While on the topic of ‘AusAIDing and Abetting Corruption’ Moti further noted that “the Australian Government’s admission of its resort to sovereign bribery and corruption to secure a seat on the United Nations Security Council says a lot about Australia and its governing mindset.” Indeed it does speak volumes about the governing mindset in Australia and for no other reason, though there are many, should ensure that Australia is denied the fruits of its corruption. After all voting Australia a non-permanent seat on the United Nations Security Council after it has admitted to buying votes would be the same as allowing a convicted felon to keep the proceeds of his crimes! This would count as nothing less than a slap in the face of the principles of the ‘rule of law’. After all, isn’t Australia all about adhering to the ‘rule of law’ while bring the benefits of this quixotic notion to the ‘savages of the Pacific’?
How quixotic is the notion of the ‘rule of law’ as defined by the Australian national interest can be gaged by the actions of Australia in the Charles Dausabea, Nelson Ne’e, and Alex Bartlett matters currently before the Solomon Islands High Court. Following the April 2006 riots in Honiara, RAMSI police arrested, charged and brought to trial Charles Dausabea and Nelson Ne’e, then members of the Solomon Islands Parliament, alleging that they orchestrated the riots. Former Solomon Islands Foreign Minister Alex Bartlett (who had a large number of charges against him) also stood trial. The underlying issues of discontent that rose to the surface in a spontaneous act of civil defiance by the denizens of Honiara have been more fully explored in my article AFP accused of fabricating evidence, yet again! The charges against all three were eventually dismissed; following these dismissals all three commenced civil actions for damages
In the manoeuvres and machinations that form the basis of any trial based on the ‘rule of law’ lawyers acting for the three applicants Dausabea, Ne’e and Bartlett sought to subpoena certain information from Australia, information that would shine a light onto the actions of RAMSI and the Australian Federal Police in the lead up to and during the April 2006 riots.

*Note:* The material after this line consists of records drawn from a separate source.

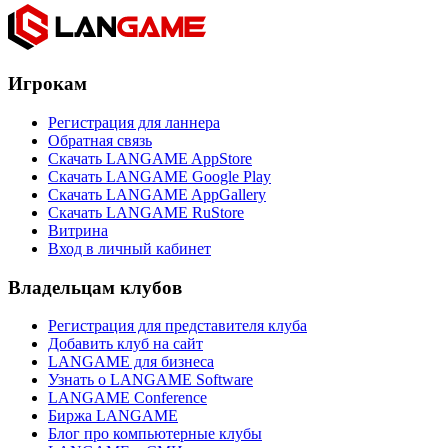
Игрокам
Регистрация для ланнера
Обратная связь
Скачать LANGAME AppStore
Скачать LANGAME Google Play
Скачать LANGAME AppGallery
Скачать LANGAME RuStore
Витрина
Вход в личный кабинет
Владельцам клубов
Регистрация для представителя клуба
Добавить клуб на сайт
LANGAME для бизнеса
Узнать о LANGAME Software
LANGAME Conference
Биржа LANGAME
Блог про компьютерные клубы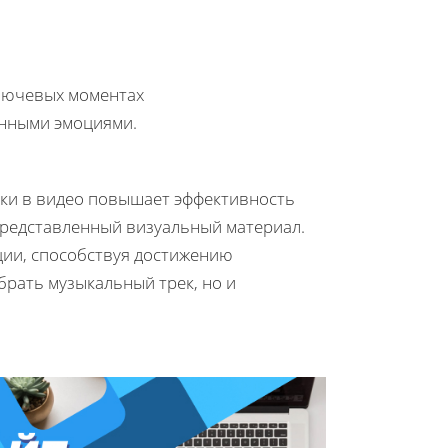
лючевых моментах
енными эмоциями.
ки в видео повышает эффективность
представленный визуальный материал.
ии, способствуя достижению
брать музыкальный трек, но и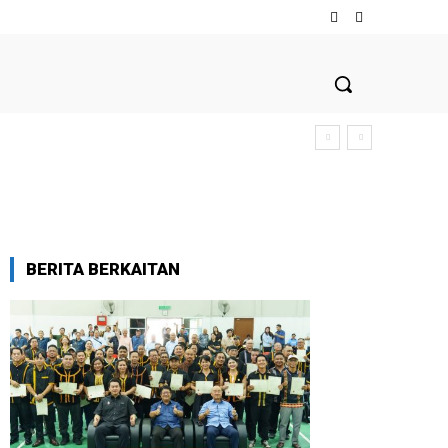
BERITA BERKAITAN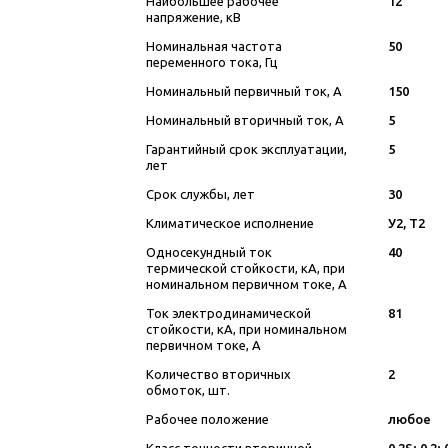
Наибольшее рабочее
12
напряжение, кВ
Номинальная частота
50
переменного тока, Гц
Номинальный первичный ток, А
150
Номинальный вторичный ток, А
5
Гарантийный срок эксплуатации,
5
лет
Срок службы, лет
30
Климатическое исполнение
У2, Т2
Односекундный ток
40
термической стойкости, кА, при
номинальном первичном токе, А
Ток электродинамической
81
стойкости, кА, при номинальном
первичном токе, А
Количество вторичных
2
обмоток, шт.
Рабочее положение
любое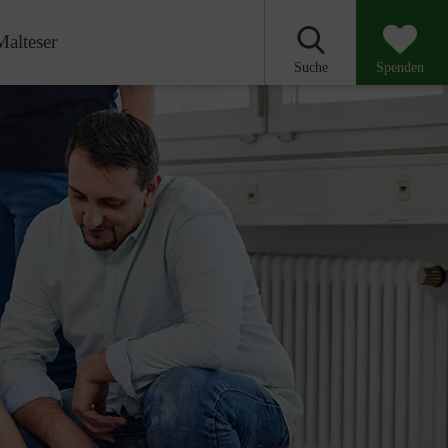
Malteser
Suche
Spenden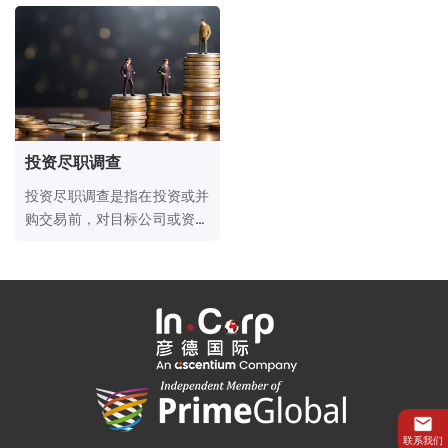
投资、税务优化、风险隔离或
投资并购、风险管理及合规优
全球化运营。
化等，助力客户在全球市场高
效获取资金或进行战略投资。
投资尽职调查
投资尽职调查是指在投资或并
购交易前，对目标公司或资产
进行全面审查，以评估其商业
价值、潜在风险及合规性，为
投资决策提供依据。
联系我们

Australia has refused to comply with this subpoena, citing the immunity provisions in the RAMSI Treaty. Herein lays the problem and the point of this article. Who owns all the information which is recorded in RAMSI’s files? As an equal partner of RAMSI, can the Solomon Islands Government demand that information? Can the High Court of Solomon Islands order that information to be released to the Solomon Islands Government?
These are all interesting questions and they go to the very heart of what RAMSI is. If RAMSI is; as we are all lead to believe, a treaty amongst equals, they surely, all of the information held and acquired by RAMSI is the joint property of all treaty signatories. If so, what legal basis does Australia have for not complying with a subpoena issued by the Solomon Islands High Court for RAMSI files?
The reality is that RAMSI is not a treaty amongst equals. It is a cover that allows Australia to continue its practice of sovereign bribery and corruption in the Pacific a practice which is whitewashed by the Australian media as “politicking”. RAMSI far from being a treaty of equals is another whitefellas civilizing mission to the so called ‘savages of the Pacific’. In reality RAMSI is nothing more than a façade behind which Australia exploits the poorest of the poor in the name of whitefellas charity, while pretending to the world that it is behaving as a good international citizen. It does this while lining the pockets of the chosen few well connected Australian and international companies and expects the world to reward this blatant hypocrisy and sovereign corruption by giving a racist, patronizing and corrupt Australia a non-permanent seat on the United Nations Security Council.
In the name of indigenous rights, I ask the people of the pacific to lobby their leaders to put sovereign interest before white, racist and corrupt Australian interests. As to the RAMSI Treaty, perhaps Dausabea, Ne’e and Bartlett’s lawyers should simply subpoena the Solomon Islands Government for the information they want. Surely as an equal RAMSI partner the Solomon Islands Government will have immediate access to all RAMSI files!